Landmine questions are bizarre hypothetical scenarios designed to measure your devotion. The problem is, once a guy submits his devotion for measurement, it never measures up. You’d be sad? How sad? You’d live alone? How long? You’d kill yourself? How soon? The Fifth Amendment is no help here. Your only defense is to parry and stall. Here are some common landmine questions, and useful “rope-a-dope” responses.

“What would you do if I died?” “I would die” is actually your best response. This insulates you from follow-up questions, because both of you are dead.

“If I were horribly disfigured, would you still love me?” This one is easy. Just answer “yes,” and move on. Conditional answers (“How horribly?”) will lead you straight into hell.

“If I died, would you get married again?” Again, easy. Say: “Not after you.” (But make sure NOT to snort before you say it, because that changes the meaning.)

“If I died, which one of my friends would you date?” Don’t go near this one. It’s actually: “Which one of my friends do you think is hot?” in disguise. The best response I found is: “Well, it certainly wouldn’t be the one who had you killed.”
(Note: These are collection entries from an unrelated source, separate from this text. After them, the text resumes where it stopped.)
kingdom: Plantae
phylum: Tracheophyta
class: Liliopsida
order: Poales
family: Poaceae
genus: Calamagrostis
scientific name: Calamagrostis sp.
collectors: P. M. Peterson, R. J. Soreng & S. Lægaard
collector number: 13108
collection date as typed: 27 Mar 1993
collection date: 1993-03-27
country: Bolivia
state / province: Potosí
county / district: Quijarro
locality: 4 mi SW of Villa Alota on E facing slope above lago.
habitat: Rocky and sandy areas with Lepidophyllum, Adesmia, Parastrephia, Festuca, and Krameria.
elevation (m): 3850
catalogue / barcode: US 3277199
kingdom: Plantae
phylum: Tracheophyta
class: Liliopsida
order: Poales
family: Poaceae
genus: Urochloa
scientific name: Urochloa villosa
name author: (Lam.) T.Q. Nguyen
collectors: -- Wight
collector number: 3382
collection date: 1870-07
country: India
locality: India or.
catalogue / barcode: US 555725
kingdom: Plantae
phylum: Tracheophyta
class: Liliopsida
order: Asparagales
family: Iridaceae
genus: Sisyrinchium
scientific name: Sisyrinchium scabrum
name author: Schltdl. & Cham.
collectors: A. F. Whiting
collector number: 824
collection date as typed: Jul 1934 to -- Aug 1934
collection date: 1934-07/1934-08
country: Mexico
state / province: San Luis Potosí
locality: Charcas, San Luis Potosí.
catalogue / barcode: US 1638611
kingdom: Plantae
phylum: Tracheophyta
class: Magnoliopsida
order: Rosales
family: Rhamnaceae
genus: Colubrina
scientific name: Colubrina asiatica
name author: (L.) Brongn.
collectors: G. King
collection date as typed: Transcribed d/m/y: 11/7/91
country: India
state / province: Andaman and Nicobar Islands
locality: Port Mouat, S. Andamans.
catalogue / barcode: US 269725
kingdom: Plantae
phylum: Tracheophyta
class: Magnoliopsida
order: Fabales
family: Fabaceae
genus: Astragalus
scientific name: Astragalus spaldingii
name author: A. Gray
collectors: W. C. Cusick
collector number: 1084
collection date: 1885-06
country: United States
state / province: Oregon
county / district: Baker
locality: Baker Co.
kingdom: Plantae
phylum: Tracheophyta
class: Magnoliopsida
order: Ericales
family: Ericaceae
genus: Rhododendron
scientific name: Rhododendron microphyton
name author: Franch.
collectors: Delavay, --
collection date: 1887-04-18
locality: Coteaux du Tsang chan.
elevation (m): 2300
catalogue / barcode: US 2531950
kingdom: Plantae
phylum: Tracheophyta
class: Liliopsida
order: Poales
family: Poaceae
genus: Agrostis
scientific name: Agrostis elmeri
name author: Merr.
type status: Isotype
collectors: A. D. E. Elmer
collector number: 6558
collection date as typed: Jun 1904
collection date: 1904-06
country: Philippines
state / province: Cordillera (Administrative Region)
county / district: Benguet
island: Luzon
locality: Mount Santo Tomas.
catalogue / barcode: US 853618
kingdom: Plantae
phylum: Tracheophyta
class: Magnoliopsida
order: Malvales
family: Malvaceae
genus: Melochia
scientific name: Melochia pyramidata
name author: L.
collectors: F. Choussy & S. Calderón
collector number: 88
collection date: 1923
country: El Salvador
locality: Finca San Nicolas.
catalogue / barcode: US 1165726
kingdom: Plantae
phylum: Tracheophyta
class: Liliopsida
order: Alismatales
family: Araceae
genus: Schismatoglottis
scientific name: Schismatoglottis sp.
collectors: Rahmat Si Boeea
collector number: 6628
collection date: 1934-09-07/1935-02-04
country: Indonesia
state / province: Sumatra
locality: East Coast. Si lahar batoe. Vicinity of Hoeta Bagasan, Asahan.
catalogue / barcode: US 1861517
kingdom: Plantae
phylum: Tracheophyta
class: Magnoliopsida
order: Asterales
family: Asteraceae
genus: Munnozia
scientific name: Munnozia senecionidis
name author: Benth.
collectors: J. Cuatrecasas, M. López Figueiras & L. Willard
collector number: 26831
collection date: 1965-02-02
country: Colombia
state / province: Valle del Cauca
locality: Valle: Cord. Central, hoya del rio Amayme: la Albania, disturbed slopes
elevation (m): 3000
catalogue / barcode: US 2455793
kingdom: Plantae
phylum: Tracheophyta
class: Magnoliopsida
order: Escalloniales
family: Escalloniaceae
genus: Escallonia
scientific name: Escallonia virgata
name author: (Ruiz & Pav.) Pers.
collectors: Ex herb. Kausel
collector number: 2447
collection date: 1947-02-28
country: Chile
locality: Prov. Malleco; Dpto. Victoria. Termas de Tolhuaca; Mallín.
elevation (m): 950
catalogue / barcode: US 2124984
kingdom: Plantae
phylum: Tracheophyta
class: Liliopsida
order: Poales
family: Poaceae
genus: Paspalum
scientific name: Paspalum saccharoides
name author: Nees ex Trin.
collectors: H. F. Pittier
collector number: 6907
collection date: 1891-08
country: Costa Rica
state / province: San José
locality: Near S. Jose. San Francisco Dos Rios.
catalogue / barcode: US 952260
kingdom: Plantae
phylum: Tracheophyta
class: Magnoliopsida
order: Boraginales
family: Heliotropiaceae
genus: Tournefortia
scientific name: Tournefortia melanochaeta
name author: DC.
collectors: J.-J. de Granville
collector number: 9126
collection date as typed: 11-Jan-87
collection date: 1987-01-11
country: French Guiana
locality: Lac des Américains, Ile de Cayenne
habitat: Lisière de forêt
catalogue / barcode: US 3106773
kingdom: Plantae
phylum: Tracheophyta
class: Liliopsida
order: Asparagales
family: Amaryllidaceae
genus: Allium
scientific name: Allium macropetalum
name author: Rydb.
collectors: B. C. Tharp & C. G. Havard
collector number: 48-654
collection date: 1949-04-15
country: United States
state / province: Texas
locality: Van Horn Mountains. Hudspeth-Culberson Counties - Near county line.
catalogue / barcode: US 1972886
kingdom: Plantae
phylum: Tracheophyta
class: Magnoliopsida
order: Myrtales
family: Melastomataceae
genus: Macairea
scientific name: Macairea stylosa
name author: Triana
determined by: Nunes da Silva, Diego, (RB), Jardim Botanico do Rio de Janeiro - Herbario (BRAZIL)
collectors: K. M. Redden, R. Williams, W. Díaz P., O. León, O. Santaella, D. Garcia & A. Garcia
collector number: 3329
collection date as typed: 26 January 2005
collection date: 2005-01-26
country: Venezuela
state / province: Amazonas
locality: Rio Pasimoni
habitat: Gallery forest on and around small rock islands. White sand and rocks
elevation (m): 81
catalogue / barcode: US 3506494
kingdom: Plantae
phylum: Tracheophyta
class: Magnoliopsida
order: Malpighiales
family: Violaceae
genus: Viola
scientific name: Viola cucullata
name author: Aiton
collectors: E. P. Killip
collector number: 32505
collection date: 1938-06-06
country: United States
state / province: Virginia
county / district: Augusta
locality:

“If I were a man, would you still love me?” This is a test to see if your devotion is stronger than your sexual orientation. Answering “yes” is the easy way out. But, if she has friends, she’ll share this information, and it will come back on you like a razor-tipped boomerang. Your best response is: “How will I know it’s you?”

This will lead to an exhausting discussion about how a person could switch genders and still present valid ID. If she slips past that one, you can ask, with some irritation, why she felt the need to run off and “change teams” in the first place.

Eventually, she’ll beg you to turn on the television.